All sorts of bodies are going bare I
T seems nudity is on the rise in tourism again, with several tales of exposed bits from the UK to Spain to Australia this week. Starting with high art, the National Gallery in London is about to display a statue of Christ — entirely naked, with all parts intact — carved by Michelangelo.
The statue is believed to be an earlier version of his The Risen Christ, which stands in the church of Santa Maria sopra Minerva in Rome.
That masterpiece — completed in 1521, when he was 46 — is not dissimilar to his extremely chiselled and anatomically correct David, though it is perhaps more startling since it shows a proud and muscular Christ, with post-Crucifixion wounds in his side and leaning on the cross, in the nude.

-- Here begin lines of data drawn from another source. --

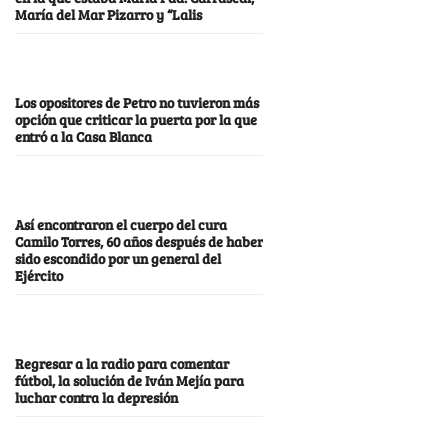
María del Mar Pizarro y “Lalis
Los opositores de Petro no tuvieron más
opción que criticar la puerta por la que
entró a la Casa Blanca
Así encontraron el cuerpo del cura
Camilo Torres, 60 años después de haber
sido escondido por un general del
Ejército
Regresar a la radio para comentar
fútbol, la solución de Iván Mejía para
luchar contra la depresión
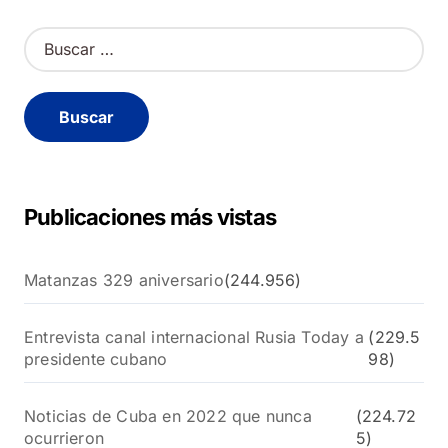
B
u
s
c
a
r
:
Publicaciones más vistas
Matanzas 329 aniversario
(244.956)
Entrevista canal internacional Rusia Today a
(229.5
presidente cubano
98)
Noticias de Cuba en 2022 que nunca
(224.72
ocurrieron
5)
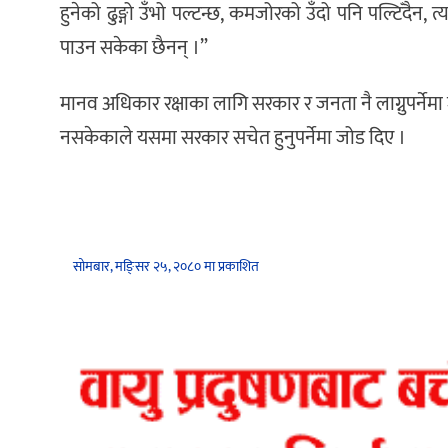
हुनेको ढुङ्गो उँभो पल्टन्छ, कमजोरको उँदो पनि पल्टिँद
पाउन सकेका छैनन् ।”
मानव अधिकार रक्षाका लागि सरकार र जनता नै लाग्नुपर्नेमा 
नसकेकाले यसमा सरकार सचेत हुनुपर्नेमा जोड दिए ।
सोमबार, मङि्सर २५, २०८० मा प्रकाशित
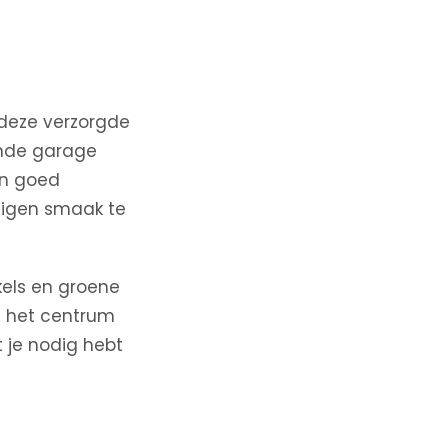
t deze verzorgde
ande garage
en goed
eigen smaak te
kels en groene
an het centrum
t je nodig hebt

The Guardian’s art critic Jonathan Jones explains that such detailed depictions were not uncommon during the Renaissance, when full nudity was understood to be symbolic of Christ’s “full humanity, his incarnation on Earth”.
But as times changed and mankind became more conservative, after Michelangelo’s death the starkers statue was given a fig leaf of sorts, a baroque metal veil to cover the bits the great artist had carved. This modest addition is still in place to this day.
As for the other version, art historians say Michelangelo had almost finished chiselling out a huge block of marble for the commissioned work when he discovered it had a flaw — a dark mark in the stone running like a scar across Christ’s face.
So he abandoned it and got a new block of marble, from which he chiselled the masterpiece now standing in the church in Rome.
Meanwhile, that first attempt was forgotten, then reworked — the head, face and most of the cross were added later by unknown artists — and ended up in the San Vincenzo Monastery in Bassano Romano.
It was only in 1997 that Michelangelo’s hand in the work was recognised.
Now that version is set to go on display in London in all its glory, on loan for the Michelangelo and Sebastiano exhibition. It runs from March 15 until July 25, and examines the relationship between Michelangelo and his protégé Sebastiano del Piombo.
Despite our own prudish misgivings that may yet survive, Jones argues that Michelangelo would never have intended for the statue to offend. Rather, he says, the figure “displays the heroic dignity and strength of a classical hero”.
It shows Christ risen from the dead, and His body, wounds and all, “now stands triumphantly alive before us”.
That’s a proud notion that, at the very least, a growing group of whacky Australians appear to embrace. They’re standing “triumphantly alive before us” with the help of our friend Instagram.
The account @getnakedaustralia mostly features snaps of men and women facing away from the camera and looking out over incredible and inspiring views in different parts of the country.